Bis am Montagabend konnte die Radsportwelt darauf hoffen, dass die Tour de France, ihr wichtigster Event, wie geplant Ende Juni beginnt. Nun muss auch dieser Anlass verschoben werden.
Frankreichs Präsident Emmanuel Macron höchstpersönlich hat auch das letzte Fünkchen Hoffnung von Christian Prudhomme auf einen Grand Départ am 27. Juni erlöschen lassen. An jenem Sommertag sollte nach Wunsch des Veranstalterchefs der Tour de France in der südostfranzösischen Hafenstadt Nizza trotz anhaltender Coronavirus-Pandemie der Startschuss zur 107. Frankreich-Rundfahrt fallen.
Während nahezu der komplette Sportsommer mit Fussball-EM, Olympia und Wimbledon für 2020 schon abgeblasen wurde, setzten sich die Tour-Verantwortlichen um Chef Prudhomme eine Frist bis 15. Mai, um bis dahin über die ursprünglich angedachte Austragung des grössten Radsportevents der Welt zu entscheiden. Diesem Vorhaben machte Frankreichs Staatspräsident am Ostermontag in seiner dritten TV-Ansprache an die Nation während der Coronavirus-Krise endgültig einen Strich durch die Rechnung.
Neben einer Verlängerung der strengen Ausgangsbeschränkungen bis mindestens zum 11. Mai erklärte Macron nämlich, dass «Veranstaltungen mit grossem Publikum frühestens Mitte Juli abgehalten werden» könnten. Ein Start wie geplant am 27. Juni in Nizza und bis zum Show-down in Paris am 19. Juli sei nicht mehr möglich, teilten die Veranstalter der Deutschen Presse-Agentur am Dienstag mit.

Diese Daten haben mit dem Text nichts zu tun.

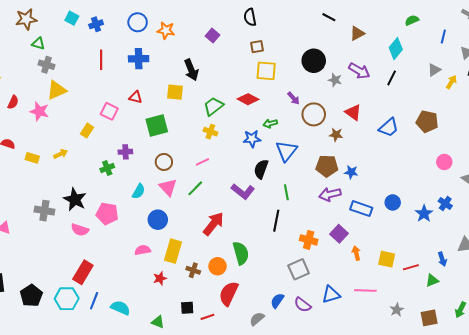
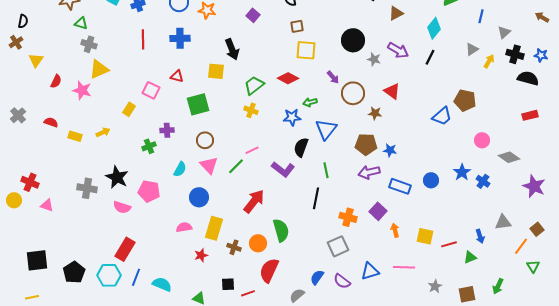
blue trapezoid: (389, 128) -> (442, 116), moved
pink line: (202, 162) -> (252, 150), moved
blue star: (424, 214) -> (462, 172), moved

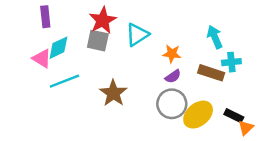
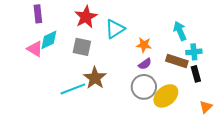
gray square: (98, 41) -> (82, 47), moved
cyan line: (64, 81) -> (73, 89), moved
black rectangle: (234, 116) -> (196, 74), moved, turned 49

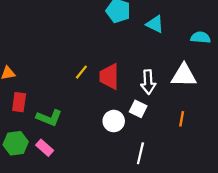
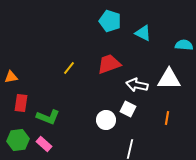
yellow line: (81, 72) -> (69, 68), moved
red trapezoid: (109, 76) -> (109, 64), moved, turned 70
white arrow: (148, 82) -> (137, 85), turned 105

Es wirkte eh schon wie ein Zeitspiel ohne reelle Siegchance, wie lange Prudhomme und grosse Teile der Radsport-Szene auf eine planmässige Austragung der Tour pochten. Schon im März hatte Prudhomme aufhorchen lassen, als er selbstbewusst mitteilte: «Für die Tour de France kann ich sagen: Nur zwei Weltkriege haben die Tour stoppen können.» Während der Druck auf das Internationale Olympische Komitee und die Europäische Fussballverband schon zu Beginn der Corona-Krise stetig stieg, hält sich die Kritik am Veranstalter ASO bislang in Grenzen. Prudhomme will sogar eine Tour mit Publikum sehen, was angesichts hunderttausender Zuschauer an den Strassen unmöglich scheint.
Verschiebung statt Absage?
«Im Namen Tour de France ist das wichtigste Wort Frankreich», hatte der 59 Jahre alte Prudhomme jüngst einem Internet-Portal gesagt. «Die Gesundheitssituation im Land ist das, was zählt.» Finde die Tour nicht statt, «bedeutet es, dass das Land in einer katastrophalen Situation ist». Frankreich ist von der Pandemie hart getroffen – bis Dienstag zählte das Land über 15'000 Todesfälle. Das hat nun auch Prudhomme überzeugt, der Start in Nizza ist nicht realisierbar. Eine verschobene Tour quer durchs Land mit vollen Strassen und riesigen Fanzonen? Wohl auch eher nicht.
Nachdem bereits alle Frühjahrsklassiker sowie der Giro d'Italia verschoben werden mussten, beginnt nun das Ringen um Termine im restlichen Jahr. Es gilt die Tour, den Giro, die Spanien-Rundfahrt und fünf grosse Klassiker im Kalender unterzubringen, was aber sehr schwierig wird. Das grösste Ziel der Beteiligten ist, die Tour in diesem Jahr irgendwie zu retten, um die wichtige TV-Übertragung zu garantieren und das Sponsorengeld zu sichern.
In den Überlegungen dürfte die Tour vor der Vuelta, dem Giro und den Klassikern Vorrang haben. Der Grund dafür sind nicht nur Prestige und Historie, sondern vor allem das Geld. Die Tour de France ist der wichtigste Rad-Event im Jahr, sowohl für die Teams wie für die Sponsoren. Zahlreiche Verantwortliche und auch Fahrer haben schon signalisiert, dass der Tour-Termin eine nachrangige Rolle spielt.
Die Organisatoren um Prudhomme sind nun also gefordert, einen Entscheid zu treffen, statt einer Absage wird es zunächst wohl eine Verschiebung geben, um Zeit zu gewinnen. «Der 11. Mai wird der Beginn einer neuen Etappe sein», sagte Macron am Ostermontag. Wann der Startschuss zur ersten Etappe der Tour de France 2020 fällt, steht seit diesen Worten noch in den Sternen.